Barbara Romo, deputy district attorney for the 13th Judicial District Attorney’s Office, said she has two prosecutors working closely with Rio Rancho Police Department detectives as they examine evidence and interview the people who were in the home the morning of Aug. 11, when Ariana was found dead.

Ariana “Jade” Romeo, 6 (Courtesy of Ramona Tanner)

“I think at any given time there were as many as seven people in the house,” Romo said.

Police have said the little girl and her mother had not been living at the home in the 200 block of Moonstone NE, near Northern and N.M. 528, for very long and their relationship to the homeowners is unclear.

Ariana’s mother was at the scene when officers arrived and has been interviewed. RRPD spokesman Capt. Ron Vigil said detectives have not identified a suspect in the case.

“I know it takes its toll not only on victims’ family and the community, but also on officers who are working diligently on the case,” Vigil said. “But we’re still working on this investigation.”

A search warrant inventory lists children’s clothing, bedding, sex toys, electronics and rope found in the home but does not say if police found a potential murder weapon. Detectives are waiting for the Office of the Medical Investigator to determine how Ariana was killed, if drugs or alcohol were in her system and if DNA evidence is on her body.

Romo pointed to the small size of the police department – it is budgeted for 135 officers – and a busy past month as another factor affecting the investigation.

“It’s a tedious process; there’s a lot to do,” she said. “I’m not trying to make excuses for them, but they are a very small force and they have a lot on their plate right now.”

The investigation into 10-year-old Victoria Martens’ death in Albuquerque two years ago proceeded much more quickly. In that case, police and prosecutors charged three suspects, including Victoria’s mother, less than 24 hours after the girl was discovered to have been raped and killed.

However, much of the case fell apart after additional evidence was discovered. Only one of the suspects is still charged with murder.

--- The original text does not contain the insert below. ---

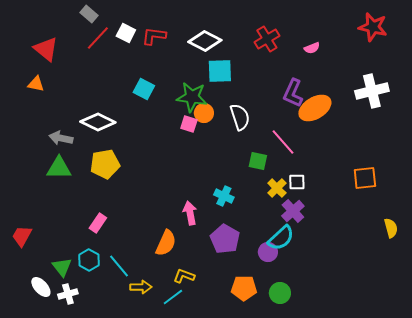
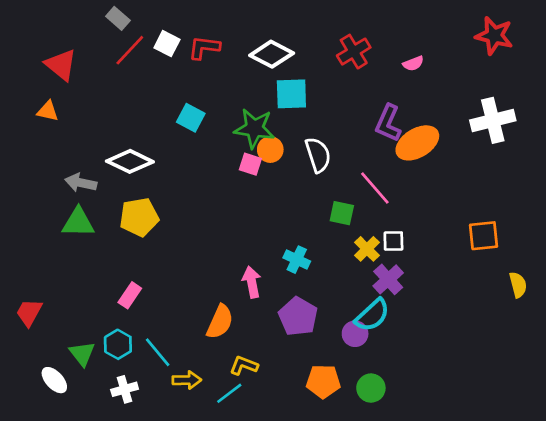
yellow semicircle: (391, 228) -> (518, 285), moved
white cross: (68, 294) -> (125, 389), moved

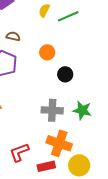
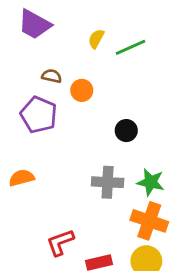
orange circle: (47, 52) -> (82, 90), moved
orange cross: (59, 143) -> (149, 221), moved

In response to questions about whether lessons learned in the Albuquerque case had any bearing on the Rio Rancho case, Romo said she thinks their investigators aren’t treating Ariana’s death any differently than any other case involving a child.

“We have a set protocol of certain things we expect them to do before we have enough information to make a charging decision,” Romo said. “Certainly, we don’t want the same thing to happen to any of our cases, and this one especially, that happened in the Victoria Martens case.”